TANGSEL, LENSABANTEN.CO.ID — Gubernur Banten, Andra Soni, menyatakan optimismenya terhadap tren pertumbuhan ekonomi Provinsi Banten yang terus menunjukkan performa positif. Salah satu faktor utama yang menjadi motor penggerak tren ini adalah tingginya tingkat digitalisasi ekonomi di wilayah tersebut.
Berdasarkan data makroekonomi, pertumbuhan ekonomi Banten tercatat konsisten meningkat.

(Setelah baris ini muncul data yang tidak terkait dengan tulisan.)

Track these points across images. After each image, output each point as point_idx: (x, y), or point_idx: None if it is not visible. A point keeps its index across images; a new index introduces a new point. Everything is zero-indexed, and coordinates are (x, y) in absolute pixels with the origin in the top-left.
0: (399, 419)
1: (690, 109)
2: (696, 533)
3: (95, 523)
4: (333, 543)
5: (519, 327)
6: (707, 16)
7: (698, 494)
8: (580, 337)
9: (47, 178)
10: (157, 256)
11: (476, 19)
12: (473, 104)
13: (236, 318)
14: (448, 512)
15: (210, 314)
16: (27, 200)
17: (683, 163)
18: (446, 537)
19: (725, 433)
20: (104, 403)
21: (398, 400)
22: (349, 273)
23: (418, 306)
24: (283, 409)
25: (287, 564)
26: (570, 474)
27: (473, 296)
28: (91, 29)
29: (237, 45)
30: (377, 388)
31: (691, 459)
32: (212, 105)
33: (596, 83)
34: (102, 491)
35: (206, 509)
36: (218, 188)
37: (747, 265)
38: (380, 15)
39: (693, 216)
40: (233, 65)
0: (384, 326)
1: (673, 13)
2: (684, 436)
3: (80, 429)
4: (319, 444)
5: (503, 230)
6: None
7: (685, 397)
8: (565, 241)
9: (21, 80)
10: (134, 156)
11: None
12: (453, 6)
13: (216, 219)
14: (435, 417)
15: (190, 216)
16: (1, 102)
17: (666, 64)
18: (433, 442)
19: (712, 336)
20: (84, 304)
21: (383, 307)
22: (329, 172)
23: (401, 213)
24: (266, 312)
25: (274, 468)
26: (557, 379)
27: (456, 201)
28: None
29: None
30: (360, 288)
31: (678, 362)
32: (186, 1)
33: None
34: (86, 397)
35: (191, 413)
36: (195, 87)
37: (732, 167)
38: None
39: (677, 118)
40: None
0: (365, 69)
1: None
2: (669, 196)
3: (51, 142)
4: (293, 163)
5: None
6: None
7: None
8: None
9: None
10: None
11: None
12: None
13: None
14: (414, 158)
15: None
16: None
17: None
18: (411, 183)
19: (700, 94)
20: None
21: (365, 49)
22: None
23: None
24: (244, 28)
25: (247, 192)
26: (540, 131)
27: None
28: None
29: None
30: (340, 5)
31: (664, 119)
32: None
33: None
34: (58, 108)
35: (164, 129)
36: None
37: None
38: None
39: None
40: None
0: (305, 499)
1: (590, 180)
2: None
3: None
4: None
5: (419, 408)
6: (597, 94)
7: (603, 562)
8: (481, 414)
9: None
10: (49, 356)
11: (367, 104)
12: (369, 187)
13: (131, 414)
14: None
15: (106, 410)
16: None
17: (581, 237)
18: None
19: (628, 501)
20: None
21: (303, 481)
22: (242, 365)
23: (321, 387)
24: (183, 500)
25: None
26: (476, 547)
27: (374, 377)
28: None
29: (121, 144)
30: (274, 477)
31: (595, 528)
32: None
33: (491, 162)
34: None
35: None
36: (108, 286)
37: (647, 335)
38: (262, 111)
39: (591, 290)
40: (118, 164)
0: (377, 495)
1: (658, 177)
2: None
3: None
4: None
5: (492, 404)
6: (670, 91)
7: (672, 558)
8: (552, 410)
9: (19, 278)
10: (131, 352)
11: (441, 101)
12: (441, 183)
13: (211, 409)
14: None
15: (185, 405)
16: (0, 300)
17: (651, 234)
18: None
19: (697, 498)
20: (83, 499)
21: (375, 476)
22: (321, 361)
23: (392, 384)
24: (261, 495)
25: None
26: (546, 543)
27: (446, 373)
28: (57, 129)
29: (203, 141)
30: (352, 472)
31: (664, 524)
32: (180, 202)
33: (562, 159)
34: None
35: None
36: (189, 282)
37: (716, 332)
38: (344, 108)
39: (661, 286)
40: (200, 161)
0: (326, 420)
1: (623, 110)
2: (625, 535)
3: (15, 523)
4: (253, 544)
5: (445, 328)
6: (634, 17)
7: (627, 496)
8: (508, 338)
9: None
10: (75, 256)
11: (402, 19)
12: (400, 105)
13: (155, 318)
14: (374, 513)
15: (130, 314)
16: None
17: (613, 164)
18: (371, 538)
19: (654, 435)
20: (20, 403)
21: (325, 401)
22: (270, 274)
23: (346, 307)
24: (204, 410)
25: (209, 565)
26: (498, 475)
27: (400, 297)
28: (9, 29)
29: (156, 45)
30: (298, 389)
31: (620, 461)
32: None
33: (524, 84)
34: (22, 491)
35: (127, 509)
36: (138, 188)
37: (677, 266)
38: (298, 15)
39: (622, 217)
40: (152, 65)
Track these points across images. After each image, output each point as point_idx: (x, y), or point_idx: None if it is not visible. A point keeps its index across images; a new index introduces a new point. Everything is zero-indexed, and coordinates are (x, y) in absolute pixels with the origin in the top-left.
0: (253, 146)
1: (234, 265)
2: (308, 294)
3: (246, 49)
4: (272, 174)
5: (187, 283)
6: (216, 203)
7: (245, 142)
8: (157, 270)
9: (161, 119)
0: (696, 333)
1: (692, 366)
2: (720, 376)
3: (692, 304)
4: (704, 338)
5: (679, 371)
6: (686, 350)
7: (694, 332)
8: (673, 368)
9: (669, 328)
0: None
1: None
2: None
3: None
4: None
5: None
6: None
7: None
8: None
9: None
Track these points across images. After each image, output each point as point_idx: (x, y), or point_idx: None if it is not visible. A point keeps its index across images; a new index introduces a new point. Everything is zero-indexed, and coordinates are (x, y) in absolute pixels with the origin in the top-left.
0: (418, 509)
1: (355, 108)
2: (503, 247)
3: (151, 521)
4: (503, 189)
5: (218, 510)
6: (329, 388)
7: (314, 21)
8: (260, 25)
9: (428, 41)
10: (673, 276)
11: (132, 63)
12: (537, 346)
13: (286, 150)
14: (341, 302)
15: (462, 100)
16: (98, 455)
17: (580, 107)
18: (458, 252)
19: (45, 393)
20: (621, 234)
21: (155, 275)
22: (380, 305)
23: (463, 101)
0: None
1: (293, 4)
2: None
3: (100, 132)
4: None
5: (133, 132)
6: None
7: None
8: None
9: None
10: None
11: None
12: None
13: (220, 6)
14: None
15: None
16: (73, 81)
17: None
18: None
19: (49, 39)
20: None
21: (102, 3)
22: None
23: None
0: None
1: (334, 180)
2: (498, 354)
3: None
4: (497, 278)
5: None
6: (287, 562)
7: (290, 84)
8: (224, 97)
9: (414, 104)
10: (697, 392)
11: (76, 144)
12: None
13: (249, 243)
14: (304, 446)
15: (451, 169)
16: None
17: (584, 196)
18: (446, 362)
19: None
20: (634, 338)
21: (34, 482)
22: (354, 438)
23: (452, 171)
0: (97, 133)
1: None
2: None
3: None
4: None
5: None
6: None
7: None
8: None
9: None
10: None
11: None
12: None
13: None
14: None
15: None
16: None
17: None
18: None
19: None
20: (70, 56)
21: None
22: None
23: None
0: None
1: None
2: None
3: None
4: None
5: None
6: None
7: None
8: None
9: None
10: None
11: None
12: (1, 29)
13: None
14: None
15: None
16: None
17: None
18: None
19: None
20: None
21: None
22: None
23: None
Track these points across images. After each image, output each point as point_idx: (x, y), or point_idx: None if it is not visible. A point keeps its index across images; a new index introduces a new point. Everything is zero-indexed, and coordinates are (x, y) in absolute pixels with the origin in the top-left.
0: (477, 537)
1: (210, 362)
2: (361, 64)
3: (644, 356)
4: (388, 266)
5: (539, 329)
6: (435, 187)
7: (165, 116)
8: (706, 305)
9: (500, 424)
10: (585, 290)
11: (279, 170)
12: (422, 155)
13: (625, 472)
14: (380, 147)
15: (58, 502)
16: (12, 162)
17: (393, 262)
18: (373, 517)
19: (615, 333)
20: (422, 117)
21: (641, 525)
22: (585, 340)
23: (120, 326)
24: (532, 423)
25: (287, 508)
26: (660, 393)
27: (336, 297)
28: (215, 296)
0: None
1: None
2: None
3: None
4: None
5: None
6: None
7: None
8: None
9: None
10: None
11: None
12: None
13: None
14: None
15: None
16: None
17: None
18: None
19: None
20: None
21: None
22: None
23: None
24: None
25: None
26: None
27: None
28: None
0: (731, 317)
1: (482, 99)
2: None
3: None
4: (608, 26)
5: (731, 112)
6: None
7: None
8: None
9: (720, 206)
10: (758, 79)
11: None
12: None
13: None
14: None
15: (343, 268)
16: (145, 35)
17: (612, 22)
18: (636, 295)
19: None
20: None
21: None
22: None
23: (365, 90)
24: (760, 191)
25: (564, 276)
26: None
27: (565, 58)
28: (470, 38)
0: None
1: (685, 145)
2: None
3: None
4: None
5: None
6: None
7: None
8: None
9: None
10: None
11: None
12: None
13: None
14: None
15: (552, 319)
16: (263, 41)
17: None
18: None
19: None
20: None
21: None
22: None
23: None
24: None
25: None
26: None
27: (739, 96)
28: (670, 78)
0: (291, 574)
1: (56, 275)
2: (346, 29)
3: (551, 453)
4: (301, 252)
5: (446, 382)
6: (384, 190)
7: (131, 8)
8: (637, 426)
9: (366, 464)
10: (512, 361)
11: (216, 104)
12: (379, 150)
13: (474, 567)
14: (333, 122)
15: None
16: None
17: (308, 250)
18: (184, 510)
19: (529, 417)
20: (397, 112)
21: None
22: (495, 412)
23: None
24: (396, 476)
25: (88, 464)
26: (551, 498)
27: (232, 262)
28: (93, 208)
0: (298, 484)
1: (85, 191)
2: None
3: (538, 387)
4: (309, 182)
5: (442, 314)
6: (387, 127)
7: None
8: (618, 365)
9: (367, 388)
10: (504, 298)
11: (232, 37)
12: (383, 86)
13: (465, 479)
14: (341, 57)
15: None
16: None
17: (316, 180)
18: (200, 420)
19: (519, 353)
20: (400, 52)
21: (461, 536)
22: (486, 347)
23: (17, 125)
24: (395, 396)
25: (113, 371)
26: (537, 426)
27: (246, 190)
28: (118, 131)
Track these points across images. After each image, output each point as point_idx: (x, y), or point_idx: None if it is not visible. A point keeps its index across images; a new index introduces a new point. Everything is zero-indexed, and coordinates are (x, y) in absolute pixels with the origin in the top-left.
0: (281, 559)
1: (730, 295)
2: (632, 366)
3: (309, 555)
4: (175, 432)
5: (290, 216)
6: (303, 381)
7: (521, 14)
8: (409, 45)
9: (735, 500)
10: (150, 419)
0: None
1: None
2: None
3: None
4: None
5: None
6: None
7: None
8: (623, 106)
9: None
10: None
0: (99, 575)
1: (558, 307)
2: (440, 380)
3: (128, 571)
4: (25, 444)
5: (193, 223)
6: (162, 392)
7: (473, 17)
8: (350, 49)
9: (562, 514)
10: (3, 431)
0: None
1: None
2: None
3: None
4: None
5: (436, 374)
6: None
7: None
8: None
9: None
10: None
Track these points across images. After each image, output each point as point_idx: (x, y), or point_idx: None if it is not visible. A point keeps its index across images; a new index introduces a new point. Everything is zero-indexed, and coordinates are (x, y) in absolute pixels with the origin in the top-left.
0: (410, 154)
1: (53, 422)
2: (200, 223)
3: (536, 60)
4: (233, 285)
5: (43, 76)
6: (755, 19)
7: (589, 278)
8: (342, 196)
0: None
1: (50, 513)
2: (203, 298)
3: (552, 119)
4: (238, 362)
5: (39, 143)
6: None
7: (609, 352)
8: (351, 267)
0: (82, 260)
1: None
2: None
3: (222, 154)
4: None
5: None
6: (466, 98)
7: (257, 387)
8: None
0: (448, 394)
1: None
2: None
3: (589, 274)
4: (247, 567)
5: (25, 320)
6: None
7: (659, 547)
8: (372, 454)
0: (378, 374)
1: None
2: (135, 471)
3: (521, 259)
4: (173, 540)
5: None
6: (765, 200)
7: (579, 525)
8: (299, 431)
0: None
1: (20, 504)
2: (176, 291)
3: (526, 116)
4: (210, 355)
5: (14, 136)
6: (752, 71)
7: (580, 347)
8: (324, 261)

Pada tahun 2024, ekonomi Banten tumbuh sebesar 4,79 persen, lalu naik menjadi 5,37 persen pada tahun 2025.
“Insya Allah kita targetkan tumbuh 5,9 persen di akhir tahun 2026,” ujar Andra Soni saat membuka Festival Shafara dan Digiwara 2026 di Bintaro Jaya XChange Mall, Pondok Aren, Kota Tangerang Selatan, Jumat 22 Mei 2026.
Untuk mencapai target ambisius tersebut, Andra menekankan pentingnya membangun kolaborasi erat antara pemerintah, pelaku ekonomi, dan sektor industri kreatif. Saat ini, Provinsi Banten sendiri menempati peringkat ketiga secara nasional dalam hal tingkat digitalisasi ekonomi.
Andra menilai, pencapaian ini merupakan hasil sinergi dari kesadaran masyarakat, komitmen pemerintah daerah, serta dukungan penuh dari Kantor Perwakilan Bank Indonesia (KPw BI) Provinsi Banten.
Secara khusus, ia juga memberikan apresiasi kepada Kota Tangerang Selatan (Tangsel) yang sukses meraih predikat sebagai daerah dengan transaksi digital terbaik se-Pulau Jawa dan Bali pada tahun 2025.
“Kalau sudah se-Pulau Jawa-Bali, otomatis (terbaik) se-Indonesia. Tapi jangan lupa, pola ini harus terus dikembangkan ke daerah-daerah lain di Banten,” tuturnya.
Integrasi Ekosistem Syariah dan Digital
Pada kesempatan yang sama, Kepala Perwakilan Bank Indonesia Banten, Ameriza Ma’ruf Moesa, menjelaskan bahwa Festival Shafara dan Digiwara 2026 sengaja digabung menjadi satu rangkaian besar guna menciptakan efek saling menguntungkan (mutual benefit).
Shafara fokus pada perluasan ekosistem ekonomi syariah, sementara Digiwara diarahkan untuk penguatan ekosistem keuangan digital. Menurut Ameriza, integrasi ini sangat relevan mengingat mayoritas transaksi berbasis syariah saat ini telah bermigrasi ke platform digital.
Ia juga mengonfirmasi keunggulan profil digital Provinsi Banten di tingkat nasional, dengan Kota Tangsel sebagai motor utamanya.
“Bisa dikatakan, Tangsel itu ya juara nasional,” kata Ameriza.
Meskipun daerah yang berbatasan langsung dengan Jakarta seperti Tangsel dan Tangerang cenderung lebih inovatif, BI Banten memastikan stimulus digitalisasi juga mulai merambah ke wilayah selatan Banten. Melalui ajang Digiwara Award, daerah seperti Lebak dan Pandeglang kini termotivasi untuk terus menggenjot transaksi non-tunai.